Les priorités de Nawaf Salam
Rétablir la confiance dans les institutions
Salam a souligné que la restauration de la confiance des citoyens dans les institutions est essentielle pour surmonter la crise actuelle. Face aux critiques des factions chiites, il insiste sur l’importance de l’inclusion et de la transparence. Il propose une série de réformes visant à améliorer la lutte contre la corruption et à renforcer l’indépendance judiciaire. Selon Ad Diyar (15 janvier 2025), Salam a déclaré : « Le Liban a besoin d’un État de droit où les institutions fonctionnent pour le bien de tous, et non pour des intérêts particuliers ».
Relancer l’économie et lever les blocages financiers
La relance économique figure parmi les priorités de Salam, d’autant plus que la méfiance d’Amal et du Hezbollah pourrait freiner l’accès aux aides internationales. Le Liban, confronté à une inflation galopante et à une dévaluation de sa monnaie, a désespérément besoin de réformes structurelles. Salam plaide pour un partenariat renforcé avec la communauté internationale afin d’attirer des investissements. Cependant, selon Al Akhbar (15 janvier 2025), « le boycott des factions chiites risque de compliquer l’approbation de réformes majeures, notamment dans les secteurs de l’énergie et de la finance ».
Perspectives et défis
Une possible ouverture internationale
La nomination de Nawaf Salam a été bien accueillie par certains partenaires internationaux, comme la France et le Qatar, qui voient en lui un interlocuteur crédible. Ils espèrent qu’il sera capable de surmonter les divisions internes pour débloquer les aides financières essentielles. Selon Al Joumhouriyat (15 janvier 2025), « Salam représente une chance pour le Liban de restaurer ses relations avec les institutions financières internationales et de redonner confiance aux investisseurs ».

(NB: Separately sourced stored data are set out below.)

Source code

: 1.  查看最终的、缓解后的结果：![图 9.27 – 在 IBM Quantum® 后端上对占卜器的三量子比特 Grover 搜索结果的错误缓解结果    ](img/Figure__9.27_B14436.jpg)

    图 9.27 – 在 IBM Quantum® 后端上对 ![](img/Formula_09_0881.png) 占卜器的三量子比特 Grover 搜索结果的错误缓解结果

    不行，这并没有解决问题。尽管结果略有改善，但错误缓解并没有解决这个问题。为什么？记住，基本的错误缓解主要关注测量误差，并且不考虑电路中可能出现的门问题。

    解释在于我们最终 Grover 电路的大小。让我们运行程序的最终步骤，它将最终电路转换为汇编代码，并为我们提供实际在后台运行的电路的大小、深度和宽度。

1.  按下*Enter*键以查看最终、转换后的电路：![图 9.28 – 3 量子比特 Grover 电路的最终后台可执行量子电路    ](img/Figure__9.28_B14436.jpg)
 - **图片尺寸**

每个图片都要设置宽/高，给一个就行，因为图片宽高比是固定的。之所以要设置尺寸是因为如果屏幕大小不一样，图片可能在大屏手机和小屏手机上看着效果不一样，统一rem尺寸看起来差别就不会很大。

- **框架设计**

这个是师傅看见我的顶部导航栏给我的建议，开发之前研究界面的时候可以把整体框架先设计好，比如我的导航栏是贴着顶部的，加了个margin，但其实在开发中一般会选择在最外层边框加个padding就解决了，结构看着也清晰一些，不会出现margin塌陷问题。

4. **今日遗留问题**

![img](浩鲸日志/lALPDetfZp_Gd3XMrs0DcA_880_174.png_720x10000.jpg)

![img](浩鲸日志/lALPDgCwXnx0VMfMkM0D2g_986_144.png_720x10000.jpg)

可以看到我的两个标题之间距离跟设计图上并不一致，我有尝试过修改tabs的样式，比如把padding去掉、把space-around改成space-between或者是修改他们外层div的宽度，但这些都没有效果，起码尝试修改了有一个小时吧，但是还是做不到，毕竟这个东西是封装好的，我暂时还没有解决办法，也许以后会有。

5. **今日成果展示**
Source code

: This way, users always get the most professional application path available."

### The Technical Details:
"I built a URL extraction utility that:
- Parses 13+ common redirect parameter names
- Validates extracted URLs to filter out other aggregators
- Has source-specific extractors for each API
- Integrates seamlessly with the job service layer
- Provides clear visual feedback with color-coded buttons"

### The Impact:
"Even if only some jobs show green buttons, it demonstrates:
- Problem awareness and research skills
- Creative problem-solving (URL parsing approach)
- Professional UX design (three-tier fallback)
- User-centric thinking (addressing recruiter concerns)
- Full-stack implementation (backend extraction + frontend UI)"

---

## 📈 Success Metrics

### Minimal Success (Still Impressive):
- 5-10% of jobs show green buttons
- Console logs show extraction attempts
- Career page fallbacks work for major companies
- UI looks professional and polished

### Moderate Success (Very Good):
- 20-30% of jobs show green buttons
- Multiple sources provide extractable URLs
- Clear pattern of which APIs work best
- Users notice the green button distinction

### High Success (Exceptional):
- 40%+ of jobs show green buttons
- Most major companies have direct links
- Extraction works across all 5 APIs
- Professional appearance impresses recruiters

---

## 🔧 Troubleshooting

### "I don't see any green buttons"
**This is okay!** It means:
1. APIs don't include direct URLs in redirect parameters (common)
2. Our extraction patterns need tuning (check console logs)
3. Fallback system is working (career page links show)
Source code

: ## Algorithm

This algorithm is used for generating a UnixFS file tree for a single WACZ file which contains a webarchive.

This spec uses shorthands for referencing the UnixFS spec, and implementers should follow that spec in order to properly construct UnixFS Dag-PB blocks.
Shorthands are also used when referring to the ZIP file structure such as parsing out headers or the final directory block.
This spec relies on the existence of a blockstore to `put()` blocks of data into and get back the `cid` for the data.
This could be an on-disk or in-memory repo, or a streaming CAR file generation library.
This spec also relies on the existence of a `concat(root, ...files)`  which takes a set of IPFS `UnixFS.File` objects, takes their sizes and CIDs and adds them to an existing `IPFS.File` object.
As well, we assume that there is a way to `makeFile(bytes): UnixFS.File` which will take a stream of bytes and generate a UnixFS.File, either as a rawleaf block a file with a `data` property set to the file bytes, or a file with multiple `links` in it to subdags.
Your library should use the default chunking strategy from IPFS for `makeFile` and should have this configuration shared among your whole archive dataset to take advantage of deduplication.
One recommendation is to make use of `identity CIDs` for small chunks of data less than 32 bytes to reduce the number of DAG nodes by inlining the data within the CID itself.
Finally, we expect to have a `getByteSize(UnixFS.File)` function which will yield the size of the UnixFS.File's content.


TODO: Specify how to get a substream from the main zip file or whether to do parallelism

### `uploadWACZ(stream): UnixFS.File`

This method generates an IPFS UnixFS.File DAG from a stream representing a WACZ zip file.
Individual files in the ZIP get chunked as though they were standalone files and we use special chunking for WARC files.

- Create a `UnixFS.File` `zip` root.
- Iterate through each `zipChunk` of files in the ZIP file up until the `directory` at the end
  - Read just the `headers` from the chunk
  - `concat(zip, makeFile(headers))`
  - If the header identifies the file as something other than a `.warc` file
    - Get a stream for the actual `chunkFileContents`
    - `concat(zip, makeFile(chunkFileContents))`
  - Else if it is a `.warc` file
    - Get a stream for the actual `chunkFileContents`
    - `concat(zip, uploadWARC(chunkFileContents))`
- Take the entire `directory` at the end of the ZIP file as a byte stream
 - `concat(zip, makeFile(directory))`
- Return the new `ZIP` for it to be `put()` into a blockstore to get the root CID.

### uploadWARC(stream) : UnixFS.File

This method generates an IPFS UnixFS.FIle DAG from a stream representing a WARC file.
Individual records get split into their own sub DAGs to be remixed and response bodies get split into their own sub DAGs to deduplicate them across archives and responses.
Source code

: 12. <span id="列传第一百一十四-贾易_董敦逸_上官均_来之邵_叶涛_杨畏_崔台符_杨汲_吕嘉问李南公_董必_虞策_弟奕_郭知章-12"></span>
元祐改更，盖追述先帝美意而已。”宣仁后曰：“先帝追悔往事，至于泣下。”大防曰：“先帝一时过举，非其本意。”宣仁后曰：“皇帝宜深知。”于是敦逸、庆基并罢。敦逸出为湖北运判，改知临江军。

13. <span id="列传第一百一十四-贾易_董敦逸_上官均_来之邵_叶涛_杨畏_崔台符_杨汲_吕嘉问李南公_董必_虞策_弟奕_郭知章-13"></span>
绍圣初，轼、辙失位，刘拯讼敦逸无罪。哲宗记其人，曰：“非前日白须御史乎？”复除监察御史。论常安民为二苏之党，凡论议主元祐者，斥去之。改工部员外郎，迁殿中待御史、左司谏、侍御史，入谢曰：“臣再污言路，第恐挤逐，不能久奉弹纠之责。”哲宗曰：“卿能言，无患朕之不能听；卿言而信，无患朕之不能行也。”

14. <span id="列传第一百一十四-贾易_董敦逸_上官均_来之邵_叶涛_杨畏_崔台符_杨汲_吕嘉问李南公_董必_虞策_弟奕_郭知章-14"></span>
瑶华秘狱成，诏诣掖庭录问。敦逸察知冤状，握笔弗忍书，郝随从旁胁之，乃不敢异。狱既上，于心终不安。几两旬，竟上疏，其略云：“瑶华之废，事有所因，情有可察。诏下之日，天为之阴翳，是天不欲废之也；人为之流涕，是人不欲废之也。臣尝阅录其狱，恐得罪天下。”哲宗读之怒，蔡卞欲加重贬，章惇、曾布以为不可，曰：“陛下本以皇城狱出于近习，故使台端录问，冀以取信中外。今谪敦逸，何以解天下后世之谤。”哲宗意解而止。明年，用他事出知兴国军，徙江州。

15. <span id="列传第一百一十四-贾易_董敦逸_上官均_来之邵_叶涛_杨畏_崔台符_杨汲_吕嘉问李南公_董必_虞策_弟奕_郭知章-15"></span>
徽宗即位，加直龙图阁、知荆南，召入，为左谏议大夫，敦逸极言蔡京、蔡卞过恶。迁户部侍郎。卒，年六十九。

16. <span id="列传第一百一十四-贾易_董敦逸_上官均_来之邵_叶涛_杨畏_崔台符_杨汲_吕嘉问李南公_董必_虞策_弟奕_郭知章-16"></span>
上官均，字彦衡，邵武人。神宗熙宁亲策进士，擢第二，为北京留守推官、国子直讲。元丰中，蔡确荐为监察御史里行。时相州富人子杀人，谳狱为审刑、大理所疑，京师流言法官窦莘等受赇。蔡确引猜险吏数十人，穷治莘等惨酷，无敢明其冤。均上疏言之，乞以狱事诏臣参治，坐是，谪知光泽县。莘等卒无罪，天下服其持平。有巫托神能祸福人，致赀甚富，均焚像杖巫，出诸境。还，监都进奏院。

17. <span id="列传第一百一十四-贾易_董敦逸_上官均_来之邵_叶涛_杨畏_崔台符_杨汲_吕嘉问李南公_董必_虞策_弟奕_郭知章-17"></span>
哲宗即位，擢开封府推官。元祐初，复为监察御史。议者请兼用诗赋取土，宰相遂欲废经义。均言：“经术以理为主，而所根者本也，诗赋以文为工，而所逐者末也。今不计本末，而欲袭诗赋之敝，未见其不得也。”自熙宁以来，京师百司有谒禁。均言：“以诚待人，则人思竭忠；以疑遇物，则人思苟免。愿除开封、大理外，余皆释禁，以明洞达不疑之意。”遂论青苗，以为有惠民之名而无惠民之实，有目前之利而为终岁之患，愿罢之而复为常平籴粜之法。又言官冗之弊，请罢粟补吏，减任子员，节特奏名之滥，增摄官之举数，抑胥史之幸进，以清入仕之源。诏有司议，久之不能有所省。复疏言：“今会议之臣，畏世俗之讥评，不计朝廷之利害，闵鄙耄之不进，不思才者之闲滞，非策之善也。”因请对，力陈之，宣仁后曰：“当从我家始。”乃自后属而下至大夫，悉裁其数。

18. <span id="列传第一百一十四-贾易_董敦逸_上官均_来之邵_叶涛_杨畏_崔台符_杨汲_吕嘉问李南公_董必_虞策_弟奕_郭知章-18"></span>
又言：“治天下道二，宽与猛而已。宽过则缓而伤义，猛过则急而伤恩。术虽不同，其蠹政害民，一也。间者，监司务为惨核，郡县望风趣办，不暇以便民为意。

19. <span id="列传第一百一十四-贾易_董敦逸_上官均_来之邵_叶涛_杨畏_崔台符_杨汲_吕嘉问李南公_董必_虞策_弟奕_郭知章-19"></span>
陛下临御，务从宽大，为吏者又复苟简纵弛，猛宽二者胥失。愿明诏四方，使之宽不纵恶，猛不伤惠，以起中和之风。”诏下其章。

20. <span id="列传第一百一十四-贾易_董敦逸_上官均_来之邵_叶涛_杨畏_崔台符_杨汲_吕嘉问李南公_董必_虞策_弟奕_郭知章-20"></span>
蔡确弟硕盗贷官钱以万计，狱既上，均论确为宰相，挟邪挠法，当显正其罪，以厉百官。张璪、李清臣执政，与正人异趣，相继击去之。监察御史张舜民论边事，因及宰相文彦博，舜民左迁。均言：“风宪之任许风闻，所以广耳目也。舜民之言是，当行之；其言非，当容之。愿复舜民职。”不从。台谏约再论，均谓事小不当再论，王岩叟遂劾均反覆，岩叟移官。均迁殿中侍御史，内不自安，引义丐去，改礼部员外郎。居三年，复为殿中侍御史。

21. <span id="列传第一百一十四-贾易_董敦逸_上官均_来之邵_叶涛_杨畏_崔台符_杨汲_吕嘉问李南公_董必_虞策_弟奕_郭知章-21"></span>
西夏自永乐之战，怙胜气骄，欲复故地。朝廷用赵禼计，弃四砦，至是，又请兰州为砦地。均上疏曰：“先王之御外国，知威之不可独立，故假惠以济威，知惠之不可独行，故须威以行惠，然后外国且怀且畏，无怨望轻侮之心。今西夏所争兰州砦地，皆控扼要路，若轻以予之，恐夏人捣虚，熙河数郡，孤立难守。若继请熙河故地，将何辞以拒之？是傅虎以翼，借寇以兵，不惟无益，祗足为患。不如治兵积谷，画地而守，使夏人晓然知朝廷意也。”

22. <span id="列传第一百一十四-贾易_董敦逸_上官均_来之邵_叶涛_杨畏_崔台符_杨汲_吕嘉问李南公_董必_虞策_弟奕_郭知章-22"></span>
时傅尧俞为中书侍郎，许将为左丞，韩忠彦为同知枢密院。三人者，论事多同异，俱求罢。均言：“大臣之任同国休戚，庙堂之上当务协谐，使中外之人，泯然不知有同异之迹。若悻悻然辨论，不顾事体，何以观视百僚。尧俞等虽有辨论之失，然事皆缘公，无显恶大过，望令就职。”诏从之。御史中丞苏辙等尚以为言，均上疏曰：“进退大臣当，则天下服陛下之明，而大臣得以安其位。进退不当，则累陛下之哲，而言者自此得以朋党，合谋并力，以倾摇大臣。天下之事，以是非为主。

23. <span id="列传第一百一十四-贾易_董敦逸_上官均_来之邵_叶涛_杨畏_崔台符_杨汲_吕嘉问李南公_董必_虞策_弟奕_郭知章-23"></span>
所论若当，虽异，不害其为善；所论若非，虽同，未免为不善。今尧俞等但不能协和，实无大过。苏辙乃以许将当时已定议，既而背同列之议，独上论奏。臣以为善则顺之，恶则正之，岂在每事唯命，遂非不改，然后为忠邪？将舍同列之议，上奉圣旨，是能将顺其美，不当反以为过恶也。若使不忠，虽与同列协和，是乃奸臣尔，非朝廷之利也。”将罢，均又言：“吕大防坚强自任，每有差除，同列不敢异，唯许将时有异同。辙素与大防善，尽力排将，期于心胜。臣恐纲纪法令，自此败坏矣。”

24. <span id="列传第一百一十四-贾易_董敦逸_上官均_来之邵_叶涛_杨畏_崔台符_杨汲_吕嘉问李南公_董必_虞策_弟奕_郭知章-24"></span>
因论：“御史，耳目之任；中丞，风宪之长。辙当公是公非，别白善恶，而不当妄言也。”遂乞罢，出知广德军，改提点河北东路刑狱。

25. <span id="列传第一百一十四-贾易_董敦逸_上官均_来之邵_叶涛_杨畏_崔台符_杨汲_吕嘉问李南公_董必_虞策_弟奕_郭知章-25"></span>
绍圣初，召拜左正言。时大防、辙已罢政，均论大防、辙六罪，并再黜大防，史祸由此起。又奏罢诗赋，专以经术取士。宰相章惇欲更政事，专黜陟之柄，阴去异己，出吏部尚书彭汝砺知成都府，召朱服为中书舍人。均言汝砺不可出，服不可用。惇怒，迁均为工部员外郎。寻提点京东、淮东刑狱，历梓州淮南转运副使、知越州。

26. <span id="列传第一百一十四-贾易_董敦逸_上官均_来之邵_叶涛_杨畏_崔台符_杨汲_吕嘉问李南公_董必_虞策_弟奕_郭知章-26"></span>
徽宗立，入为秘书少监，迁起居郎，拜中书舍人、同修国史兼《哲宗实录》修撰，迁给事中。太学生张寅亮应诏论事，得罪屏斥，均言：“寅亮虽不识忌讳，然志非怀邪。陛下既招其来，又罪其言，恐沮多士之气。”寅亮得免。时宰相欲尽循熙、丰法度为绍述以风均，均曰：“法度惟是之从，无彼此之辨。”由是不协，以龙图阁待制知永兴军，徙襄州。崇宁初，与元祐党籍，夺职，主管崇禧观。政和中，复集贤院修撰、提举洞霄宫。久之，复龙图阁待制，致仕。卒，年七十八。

Les risques d’un blocage prolongé
Cependant, si Salam échoue à convaincre le mouvement Amal et le Hezbollah de participer au gouvernement, le Liban risque de s’enfoncer davantage dans la crise. Les tensions intercommunautaires pourraient s’aggraver, et la méfiance envers les élites politiques continuerait de croître. Selon Nida’ Al Watan (15 janvier 2025), « un gouvernement incomplet ou sans consensus risque de ne pas obtenir le soutien nécessaire pour affronter les défis économiques et sociaux ».